O neuroblastoma é um tumor que se desenvolve a partir de células do sistema nervoso e afeta principalmente crianças menores de 10 anos. Sua forma mais agressiva é dependente de um receptor da selenoproteína P (LRP8) para supressão da ferroptose e proliferação. Considerando essa dependência, os pesquisadores investigaram o efeito da PRDX6 no neuroblastoma.

Para isso, eles usaram um modelo de xenoenxerto, implantando células de câncer de pacientes em animais para induzir o crescimento tumoral. Células modificadas foram então implantadas na glândula adrenal dos roedores. Aqueles com deleção de PRDX6 e SCLY apresentaram tumores reduzidos e sobreviveram por mais tempo em comparação com os animais com as enzimas intactas. Isso sugere que, sem a PRDX6 e a SCLY, a via do selênio fica comprometida, levando à redução da expressão de GPX4 nas células tumorais, que se tornam mais suscetíveis à ferroptose.

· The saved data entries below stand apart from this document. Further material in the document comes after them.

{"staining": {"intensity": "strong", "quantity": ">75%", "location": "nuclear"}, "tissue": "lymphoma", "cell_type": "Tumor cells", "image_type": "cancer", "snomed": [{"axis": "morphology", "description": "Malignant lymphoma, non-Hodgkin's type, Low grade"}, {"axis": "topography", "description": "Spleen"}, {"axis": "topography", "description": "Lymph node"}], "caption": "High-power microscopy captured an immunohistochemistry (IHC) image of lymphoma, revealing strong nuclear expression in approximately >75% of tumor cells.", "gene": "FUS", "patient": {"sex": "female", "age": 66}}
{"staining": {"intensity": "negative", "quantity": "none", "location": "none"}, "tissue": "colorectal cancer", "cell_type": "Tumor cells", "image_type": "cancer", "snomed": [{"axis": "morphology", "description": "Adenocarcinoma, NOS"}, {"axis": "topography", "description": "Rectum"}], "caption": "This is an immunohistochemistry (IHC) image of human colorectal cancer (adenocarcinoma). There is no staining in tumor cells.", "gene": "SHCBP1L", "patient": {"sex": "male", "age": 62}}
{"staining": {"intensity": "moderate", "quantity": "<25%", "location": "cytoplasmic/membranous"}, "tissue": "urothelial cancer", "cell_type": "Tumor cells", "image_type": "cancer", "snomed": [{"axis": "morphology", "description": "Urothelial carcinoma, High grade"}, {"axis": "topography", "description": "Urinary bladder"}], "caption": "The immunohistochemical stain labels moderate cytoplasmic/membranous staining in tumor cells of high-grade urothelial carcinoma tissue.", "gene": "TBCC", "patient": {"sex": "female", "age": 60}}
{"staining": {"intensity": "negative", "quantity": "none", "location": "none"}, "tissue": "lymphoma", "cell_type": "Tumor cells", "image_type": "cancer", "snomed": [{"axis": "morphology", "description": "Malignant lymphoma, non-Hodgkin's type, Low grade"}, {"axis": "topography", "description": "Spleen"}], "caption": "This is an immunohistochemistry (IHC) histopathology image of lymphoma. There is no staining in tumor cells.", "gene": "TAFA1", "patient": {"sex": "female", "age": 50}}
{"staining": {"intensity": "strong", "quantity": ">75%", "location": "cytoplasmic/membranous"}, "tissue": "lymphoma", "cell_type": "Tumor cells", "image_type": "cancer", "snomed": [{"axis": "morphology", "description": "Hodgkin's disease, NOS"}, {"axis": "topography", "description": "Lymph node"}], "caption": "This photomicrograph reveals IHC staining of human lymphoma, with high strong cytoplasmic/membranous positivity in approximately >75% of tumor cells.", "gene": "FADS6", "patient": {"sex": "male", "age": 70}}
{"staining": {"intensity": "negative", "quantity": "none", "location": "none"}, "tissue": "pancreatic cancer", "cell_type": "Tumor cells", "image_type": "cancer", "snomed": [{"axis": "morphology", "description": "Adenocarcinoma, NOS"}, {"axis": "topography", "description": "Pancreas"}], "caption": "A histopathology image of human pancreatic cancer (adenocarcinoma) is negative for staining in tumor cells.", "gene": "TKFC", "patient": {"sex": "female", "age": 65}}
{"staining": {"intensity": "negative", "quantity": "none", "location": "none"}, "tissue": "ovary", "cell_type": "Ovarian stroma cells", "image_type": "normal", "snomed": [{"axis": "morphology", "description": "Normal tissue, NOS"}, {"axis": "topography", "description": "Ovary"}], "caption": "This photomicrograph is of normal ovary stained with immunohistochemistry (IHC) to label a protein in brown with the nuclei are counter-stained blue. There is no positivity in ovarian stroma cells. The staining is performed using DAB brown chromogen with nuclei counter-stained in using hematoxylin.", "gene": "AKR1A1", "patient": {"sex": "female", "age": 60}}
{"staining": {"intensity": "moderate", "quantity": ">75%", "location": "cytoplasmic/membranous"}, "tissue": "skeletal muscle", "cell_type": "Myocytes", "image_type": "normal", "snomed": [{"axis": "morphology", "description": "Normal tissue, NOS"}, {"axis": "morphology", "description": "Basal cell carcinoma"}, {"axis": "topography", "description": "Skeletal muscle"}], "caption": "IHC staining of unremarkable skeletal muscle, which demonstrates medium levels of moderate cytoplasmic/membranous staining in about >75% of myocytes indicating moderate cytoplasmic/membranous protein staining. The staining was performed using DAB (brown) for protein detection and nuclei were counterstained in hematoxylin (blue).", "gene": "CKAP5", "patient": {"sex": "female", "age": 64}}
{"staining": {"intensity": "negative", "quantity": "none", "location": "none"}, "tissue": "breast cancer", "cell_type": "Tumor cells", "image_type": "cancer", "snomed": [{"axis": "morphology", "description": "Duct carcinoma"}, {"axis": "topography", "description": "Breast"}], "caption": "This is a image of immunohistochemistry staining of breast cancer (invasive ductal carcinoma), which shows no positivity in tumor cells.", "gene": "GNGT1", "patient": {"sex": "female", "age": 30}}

No entanto, ainda é prematuro propor a inibição de PRDX6 como abordagem terapêutica. Segundo os autores, são necessários mais estudos para determinar se a PRDX6 poderia servir como alvo para o desenvolvimento de medicamentos.

Por outro lado, impedir a ferroptose também pode ter potencial terapêutico. “Evidências sugerem que a ferroptose pode contribuir para a morte de neurônios motores na esclerose lateral amiotrófica [ELA]. Então, é uma via que, se entendermos como acontece, podemos prevenir essa morte por ferroptose. Há dois lados, podemos induzir a ferroptose para fins terapêuticos no câncer ou prevenir a ferroptose e tratar uma doença neurodegenerativa. Então, a gente tenta explorar em ambos os sentidos,” diz Miyamoto.

O artigo PRDX6 contributes to selenocysteine metabolism and ferroptosis resistance pode ser acessado em: www.cell.com/molecular-cell/fulltext/S1097-2765(24)00867-0.

* Com informações do Redoxoma.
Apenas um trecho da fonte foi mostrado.